SOURCE DOCUMENT:
Of relevance in the context of the centre are his studies of the relationship between optimization and evolution approaches to image analysis, showing their equivalence in special cases and constructed shape space of tree-like structures with reparameterization invariant metrics; work that has also been applied to phylogenetic trees.

Christy Hipsley
Associate Professor, Department of Biology, Section for Ecology & Evolution, UCPH. Expertise in integrative techniques to reconstruct morphological transformations in the 500-million year history of vertebrate life.
Of particular interest is the application of 3D bioimaging to fossil and modern specimens to quantify phenotypic variation in space and time. Morphological and taxonomic variation are analysed to identify the contexts under which biodiversity is generated, shaped, and destroyed.
Of relevance in the context of the center are her studies of the evolutionary processes shaping morphology, e.g. evolutionary impacts of climate change in extinct and extant fauna.

Libby Baker
PhD fellow at DIKU, Image Section UCPH. She is part of the CCEM working on a project for stochastic modelling of shape evolution. The aim of this project is to create a model for Brownian motion on full shapes to be used for phylogenetic trees. Libby completed her MSc in mathematics at Bonn University, Germany, majoring in geometry. She then worked in a software development company for a couple of years. Here she worked on two projects applying machine learning to problems in medicine and traffic observation.

Lili Bao
PhD student from the Department of Mathematics, Shanghai University, China, and currently a visiting student at DIKU, UCPH. Her research interests include image processing include image registration and segmentation. She is now working on the project of the medical image registration with sliding motion to get the morphological evolution of the lung image. Lili finished her MSc “Object(s)-of-interest segmentation for images with inhomogeneous intensities based on curve evolution” in Mathematics from Shanghai University in July 2016.

Liwei Hu
PhD student in computer science and technology at the School of Computer Science and Engineering, University of Electronic Science and Technology of China (UESTC), Chengdu, Sichuan, China. During the year of 2023 he is a visiting PhD student in Department of Computer Science, Copenhagen University. His research fields include aerodynamic data modeling, deep learning and Riemannian geometry. Before pursuing his PhD studies, he received a B.S. degree in software engineering from the School of Software, Hebei Normal University, Shijiazhuang, Hebei, China, in 2014, as well as an M.S. degree in computer technology from the UESTC, in 2018.

USING THE INFORMATION:
**A)** In the profiles of the center's members, at which university did Libby Baker complete her MSc in mathematics?
**B)** Carry on the profiles of the center's members from their last sentence.

DATA FOR ANALYSIS:
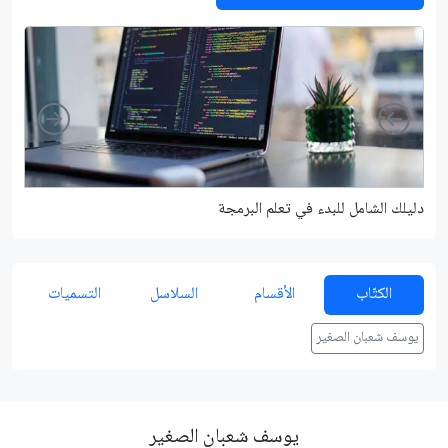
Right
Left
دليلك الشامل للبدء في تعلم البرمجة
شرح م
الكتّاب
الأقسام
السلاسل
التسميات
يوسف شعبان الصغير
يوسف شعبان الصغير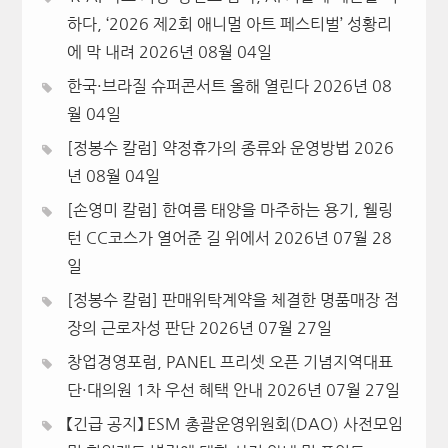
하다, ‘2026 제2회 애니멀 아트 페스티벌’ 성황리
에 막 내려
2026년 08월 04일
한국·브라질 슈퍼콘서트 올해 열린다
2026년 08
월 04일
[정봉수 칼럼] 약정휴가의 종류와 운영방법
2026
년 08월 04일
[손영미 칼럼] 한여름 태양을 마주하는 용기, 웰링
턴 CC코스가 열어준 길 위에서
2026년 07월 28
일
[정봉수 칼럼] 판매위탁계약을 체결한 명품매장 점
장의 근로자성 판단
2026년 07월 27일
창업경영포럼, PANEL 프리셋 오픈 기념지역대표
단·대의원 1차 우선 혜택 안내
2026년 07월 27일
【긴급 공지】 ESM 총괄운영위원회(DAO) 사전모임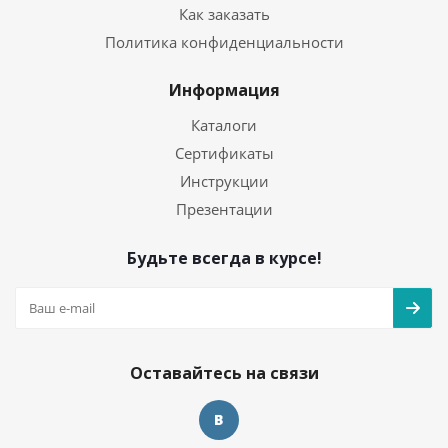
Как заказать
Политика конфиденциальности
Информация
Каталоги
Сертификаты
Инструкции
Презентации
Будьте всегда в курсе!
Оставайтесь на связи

...

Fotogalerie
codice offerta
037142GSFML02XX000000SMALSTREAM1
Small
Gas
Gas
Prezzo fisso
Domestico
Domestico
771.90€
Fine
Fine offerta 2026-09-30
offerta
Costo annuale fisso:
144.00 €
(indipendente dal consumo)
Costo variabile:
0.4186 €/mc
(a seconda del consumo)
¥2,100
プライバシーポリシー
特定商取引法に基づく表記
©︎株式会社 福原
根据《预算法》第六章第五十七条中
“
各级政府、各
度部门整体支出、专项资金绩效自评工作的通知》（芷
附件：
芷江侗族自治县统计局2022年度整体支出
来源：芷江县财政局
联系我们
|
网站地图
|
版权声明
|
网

ANSWERS IN ORDER:
**A)** Bonn University, Germany.

**B)**
Michael Lind Severinsen
PhD Fellow at Globe, Section for Geogenetics, UCPH and in the context of CCEM he is working on the project “Stochastic Morphometry: Applying stochastic processes to model infinite dimensional shape evolution”. In this project he is going to apply statistical models to test evolutionary hypotheses on empirical shapes ranging from butterfly wing symmetri to the evolutionary change of skulls in wolfs and dogs. Michael finished his MSc “Quantitative Biology and Disease Modelling” from the Technical University of Denmark in summer 2022, and since he saw Mr. DNA Sequence in Jurrassic Park (1993) explaining about how genes control the body had a particular interest in biological systems, evolutionary change and statistics/modelling these.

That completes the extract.